I remember a stranger saying something nasty to me on the street while walking home. I was so mad but I couldn't say anything back at that moment. What would be the point? When I got back I started to work on this aggressive sound on a track. As soon as I turned the mic on to record, I started to sing what I wanted to say to that guy on the street, but now I get to sing it every night in front of a crowd.


This is the first song I wrote in Mexico. I was trying to deal with being alone for the month. I turned the mic on and started to sing almost like a meditation: “I just need myself to love myself.” Over and over again over this beat I had made minutes before.


This record is a lot about confronting insecurities. I don’t really consider myself sexy, actually I think I’m a bit awkward sometimes! I wanted to write a song out of my comfort zone. Someone told me once that I was pretty when I wake up so I wrote a song about it.


When I first wrote this song in Mexico, it was the third week being alone and I was terrified. I started sleeping with a machete under the pillow next to me! I hadn’t talked to anyone really in like 3 weeks and started imaging people coming to rob me at night. I sat in bed and started to record a song about being scared, “On the brink of losing my voice, I just want to make a sound.”

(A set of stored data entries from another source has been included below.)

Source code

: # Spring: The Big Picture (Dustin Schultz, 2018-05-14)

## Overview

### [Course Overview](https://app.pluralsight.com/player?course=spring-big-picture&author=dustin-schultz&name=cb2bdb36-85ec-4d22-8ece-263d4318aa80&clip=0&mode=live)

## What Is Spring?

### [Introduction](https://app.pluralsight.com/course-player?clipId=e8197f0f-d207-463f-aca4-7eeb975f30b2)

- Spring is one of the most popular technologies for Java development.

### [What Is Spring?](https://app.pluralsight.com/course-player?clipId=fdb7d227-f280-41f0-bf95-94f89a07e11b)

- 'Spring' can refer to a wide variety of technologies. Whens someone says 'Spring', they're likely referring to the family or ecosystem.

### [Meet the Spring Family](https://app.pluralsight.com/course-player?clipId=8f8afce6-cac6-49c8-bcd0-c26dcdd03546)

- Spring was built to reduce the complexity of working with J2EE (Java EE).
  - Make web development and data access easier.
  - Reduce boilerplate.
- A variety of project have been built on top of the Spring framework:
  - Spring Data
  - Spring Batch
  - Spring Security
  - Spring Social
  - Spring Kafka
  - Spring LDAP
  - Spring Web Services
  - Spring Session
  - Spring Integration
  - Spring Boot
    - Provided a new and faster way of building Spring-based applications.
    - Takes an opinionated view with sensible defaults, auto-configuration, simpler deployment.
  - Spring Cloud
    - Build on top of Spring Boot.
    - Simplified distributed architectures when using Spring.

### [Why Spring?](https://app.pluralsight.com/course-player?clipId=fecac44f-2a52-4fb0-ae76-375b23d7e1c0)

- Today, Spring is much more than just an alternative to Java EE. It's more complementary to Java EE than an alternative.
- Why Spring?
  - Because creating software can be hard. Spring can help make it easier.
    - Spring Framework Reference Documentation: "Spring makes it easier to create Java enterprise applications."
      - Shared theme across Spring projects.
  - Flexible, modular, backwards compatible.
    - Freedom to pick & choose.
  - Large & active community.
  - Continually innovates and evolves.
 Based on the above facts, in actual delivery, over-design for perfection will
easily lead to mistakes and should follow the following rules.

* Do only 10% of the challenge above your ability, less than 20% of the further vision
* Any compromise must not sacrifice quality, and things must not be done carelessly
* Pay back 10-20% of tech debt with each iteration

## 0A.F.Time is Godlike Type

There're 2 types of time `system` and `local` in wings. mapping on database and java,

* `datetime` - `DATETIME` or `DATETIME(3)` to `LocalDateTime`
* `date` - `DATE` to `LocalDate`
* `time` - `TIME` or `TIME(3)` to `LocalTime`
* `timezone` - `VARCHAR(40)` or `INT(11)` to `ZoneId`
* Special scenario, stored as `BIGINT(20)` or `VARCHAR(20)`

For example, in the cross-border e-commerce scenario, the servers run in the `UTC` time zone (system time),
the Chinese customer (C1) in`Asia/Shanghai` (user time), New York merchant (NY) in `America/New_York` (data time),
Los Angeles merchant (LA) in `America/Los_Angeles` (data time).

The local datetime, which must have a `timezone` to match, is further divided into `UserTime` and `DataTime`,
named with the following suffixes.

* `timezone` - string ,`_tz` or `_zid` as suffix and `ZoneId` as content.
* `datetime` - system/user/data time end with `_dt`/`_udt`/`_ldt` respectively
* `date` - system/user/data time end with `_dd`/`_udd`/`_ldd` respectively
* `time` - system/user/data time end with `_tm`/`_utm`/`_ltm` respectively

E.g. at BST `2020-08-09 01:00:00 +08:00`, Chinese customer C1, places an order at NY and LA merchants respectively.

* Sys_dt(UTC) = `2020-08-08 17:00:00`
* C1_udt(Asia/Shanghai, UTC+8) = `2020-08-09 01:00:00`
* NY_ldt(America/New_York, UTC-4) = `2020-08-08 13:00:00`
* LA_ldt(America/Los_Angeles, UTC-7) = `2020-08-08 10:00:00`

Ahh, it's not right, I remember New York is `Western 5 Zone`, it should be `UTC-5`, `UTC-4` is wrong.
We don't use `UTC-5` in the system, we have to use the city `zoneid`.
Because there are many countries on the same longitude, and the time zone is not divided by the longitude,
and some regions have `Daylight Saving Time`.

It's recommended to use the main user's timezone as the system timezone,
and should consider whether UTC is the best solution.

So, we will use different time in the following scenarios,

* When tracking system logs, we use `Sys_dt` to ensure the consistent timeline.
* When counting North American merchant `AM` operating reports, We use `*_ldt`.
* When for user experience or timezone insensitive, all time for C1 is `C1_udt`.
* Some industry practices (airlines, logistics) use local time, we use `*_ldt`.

I had been taking tons of adderall to finish the album and couldn’t sleep one night. After editing tracks for 10 hours I opened a new session, something I hadn’t done in a while, and started to write this song. I usually write songs about things I’m doing literally at that moment so what was I doing at 3 am? “If I wasn’t awake I’d be dreaming. I took too many pills to be sleeping.” I knew the minute I wrote this song it was gonna be the album closer! I had been working on this record for almost a year and no one knew or could give a damn. “I’m just in a room with the lights on and there's no one who knows I’m their icon.”